En optique géométrique, l'aberration chromatique désigne une aberration optique qui produit une image floue et aux contours irisés. Elle résulte de la décomposition de la lumière blanche en plusieurs bandes de couleurs. Le phénomène est mis aisément en évidence avec un verre à forte correction :
En photographie, la conséquence est la dégradation de la qualité de l'image, du moins lorsque l'effet « artistique » (voir Lomographie) n'est pas recherché. Dans l'exemple ci-dessous, le phénomène a volontairement été amplifié en ajoutant un objectif grand angulaire sur le même appareil-photo avant la deuxième prise de vue. On observe notamment une frange bleue sur le côté droit du toit du bâtiment :
Elle est généralement due à la variation de l'indice de réfraction du matériau composant les lentilles en fonction de la longueur d'onde de la lumière qui les traverse. Il en résulte une distance focale variable, de sorte que la mise au point ne peut être effectuée simultanément pour toutes les couleurs du spectre. Si, par exemple, la mise au point est effectuée pour le rouge, le bleu est alors flou : l'image d'un objet blanc présente alors sur ses bords une irisation bleutée.
L'aberration chromatique peut être à la fois longitudinale, lorsque les couleurs sont focalisées à des distances différentes ; et transversale ou latérale, lorsque les couleurs sont focalisées à différentes positions dans le plan focal (car le grandissement d'une lentille varie également avec la longueur d'onde).
L'œil peut également présenter des aberrations chromatiques qui sont détectées chez l'ophtalmologiste par un test de vision avec plusieurs filtres colorés.
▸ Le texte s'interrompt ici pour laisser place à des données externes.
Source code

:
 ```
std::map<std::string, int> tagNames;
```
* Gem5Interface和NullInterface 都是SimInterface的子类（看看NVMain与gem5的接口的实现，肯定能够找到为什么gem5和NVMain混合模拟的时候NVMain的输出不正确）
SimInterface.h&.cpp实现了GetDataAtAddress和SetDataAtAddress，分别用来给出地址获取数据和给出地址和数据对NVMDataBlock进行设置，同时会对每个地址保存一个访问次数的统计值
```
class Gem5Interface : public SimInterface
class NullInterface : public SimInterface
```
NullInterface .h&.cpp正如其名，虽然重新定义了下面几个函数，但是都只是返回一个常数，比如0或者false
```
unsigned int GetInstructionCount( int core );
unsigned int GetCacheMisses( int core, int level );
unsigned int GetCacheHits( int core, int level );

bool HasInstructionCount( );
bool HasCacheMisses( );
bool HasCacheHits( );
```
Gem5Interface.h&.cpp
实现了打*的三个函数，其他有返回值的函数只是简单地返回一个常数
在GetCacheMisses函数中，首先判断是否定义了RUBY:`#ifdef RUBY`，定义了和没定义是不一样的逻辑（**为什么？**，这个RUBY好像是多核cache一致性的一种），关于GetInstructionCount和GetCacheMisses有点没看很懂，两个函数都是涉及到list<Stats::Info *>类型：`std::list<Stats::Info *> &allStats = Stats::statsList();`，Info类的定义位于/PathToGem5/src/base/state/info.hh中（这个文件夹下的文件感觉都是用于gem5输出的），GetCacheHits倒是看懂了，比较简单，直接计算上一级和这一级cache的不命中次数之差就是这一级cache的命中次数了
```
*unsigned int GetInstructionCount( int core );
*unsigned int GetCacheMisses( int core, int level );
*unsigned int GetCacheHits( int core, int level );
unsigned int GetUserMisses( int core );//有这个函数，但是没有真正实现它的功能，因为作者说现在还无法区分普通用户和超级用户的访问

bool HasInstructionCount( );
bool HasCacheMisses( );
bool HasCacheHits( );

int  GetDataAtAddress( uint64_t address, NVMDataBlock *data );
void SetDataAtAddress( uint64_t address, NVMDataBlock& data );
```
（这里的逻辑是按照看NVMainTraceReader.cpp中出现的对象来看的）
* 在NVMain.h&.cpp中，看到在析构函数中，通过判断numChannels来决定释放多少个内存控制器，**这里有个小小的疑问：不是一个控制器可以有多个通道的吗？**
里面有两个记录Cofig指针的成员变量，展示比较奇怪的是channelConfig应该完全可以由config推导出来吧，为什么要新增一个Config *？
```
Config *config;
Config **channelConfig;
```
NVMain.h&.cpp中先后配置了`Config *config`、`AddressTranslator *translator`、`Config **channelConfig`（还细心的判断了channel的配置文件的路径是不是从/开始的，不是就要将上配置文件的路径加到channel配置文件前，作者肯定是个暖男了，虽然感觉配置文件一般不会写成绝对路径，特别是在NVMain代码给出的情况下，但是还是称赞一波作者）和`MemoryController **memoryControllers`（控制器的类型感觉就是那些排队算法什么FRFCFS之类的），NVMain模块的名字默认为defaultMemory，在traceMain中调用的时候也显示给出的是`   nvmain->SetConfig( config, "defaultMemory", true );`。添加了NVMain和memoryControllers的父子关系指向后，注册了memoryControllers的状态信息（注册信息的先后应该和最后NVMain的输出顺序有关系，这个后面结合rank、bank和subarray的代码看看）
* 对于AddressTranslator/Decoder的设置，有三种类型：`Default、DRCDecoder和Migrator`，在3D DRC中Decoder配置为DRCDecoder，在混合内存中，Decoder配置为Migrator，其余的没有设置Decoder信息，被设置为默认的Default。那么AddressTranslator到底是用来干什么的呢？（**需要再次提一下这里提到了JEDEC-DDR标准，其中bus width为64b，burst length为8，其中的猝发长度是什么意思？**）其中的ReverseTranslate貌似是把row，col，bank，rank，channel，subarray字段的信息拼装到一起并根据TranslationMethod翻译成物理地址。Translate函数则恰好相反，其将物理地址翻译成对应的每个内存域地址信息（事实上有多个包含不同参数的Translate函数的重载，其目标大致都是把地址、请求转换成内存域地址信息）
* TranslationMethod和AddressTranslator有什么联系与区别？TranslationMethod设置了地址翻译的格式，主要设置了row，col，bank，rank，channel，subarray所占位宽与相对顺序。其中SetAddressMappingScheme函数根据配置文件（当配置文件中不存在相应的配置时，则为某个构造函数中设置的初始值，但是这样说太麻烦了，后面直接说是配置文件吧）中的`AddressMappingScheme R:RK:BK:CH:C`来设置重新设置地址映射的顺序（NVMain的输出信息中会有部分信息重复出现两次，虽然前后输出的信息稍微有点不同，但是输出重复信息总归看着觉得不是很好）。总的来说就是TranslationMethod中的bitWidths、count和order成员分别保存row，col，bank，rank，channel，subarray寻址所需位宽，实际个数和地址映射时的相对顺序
Pour vérifier la correction de l'acuité visuelle, on demande au patient d'observer des images filtrées en vert ou en rouge et de citer celle qui lui paraît la plus nette. Si la correction est bonne, la cornée, le cristallin et le verre prescrit focaliseront les longueurs d'onde verte et rouge juste devant et derrière la rétine, avec la même netteté. Si le verre correcteur est trop ou pas assez divergent, alors une couleur sera focalisée sur la rétine, mais l'autre couleur sera nettement plus floue.
Les aberrations chromatiques ont été constatées dès les premières lunettes astronomiques et considérées comme gênantes. Isaac Newton, qui crée son propre télescope pourvu d'un miroir et donc dépourvu d'aberrations de ce type, clame, dans un premier temps, l'impossibilité physique de la correction de ces dernières. Leonhard Euler postule, pour contrer cette affirmation, le caractère sans aberrations chromatiques de l'œil humain, fait dont le caractère erroné ne sera démontré que plus tard.
La primauté de la fabrication des premières lunettes corrigeant ces aberrations revient à Chester Moore Hall, barrister et opticien amateur, qui réalise le premier prototype dès 1733. Il utilise pour cela des verres spéciaux, contenant du plomb et dénomme son prototype Flint-glass.
Mais Hall préfère garder le secret sur son invention et fait fabriquer les 2 lentilles nécessaires, une en verre flint et une en verre crown par deux opticiens différents, Edward Scarlett and James Mann. Par un singulier hasard, ces opticiens sous-traitent le travail au même fabricant George Bass. Bass comprend l'intérêt de cette technique mais lui non plus ne prend pas de brevet sur l'invention. Vers la fin des années 1750, il en révèle l'existence à John Dollond. Celui-ci devine le potentiel de ces lentilles et parvient à les reproduire puis à les breveter en 1758, ce qui lui vaut des différends avec d'autres opticiens sur les droits de fabrication et de commercialisation. On peut au moins considérer que Dollond a popularisé les lentilles achromatiques plutôt qu'il ne les a inventé. Par la suite, c'est son fils, Peter Dollond, qui invente les lentilles apochromatiques.
En France, Jean le Rond D'Alembert et Alexis Claude Clairaut vont en théoriser l'optique, travaillant sur la superposition de lentilles de géométrie et d'indice différents.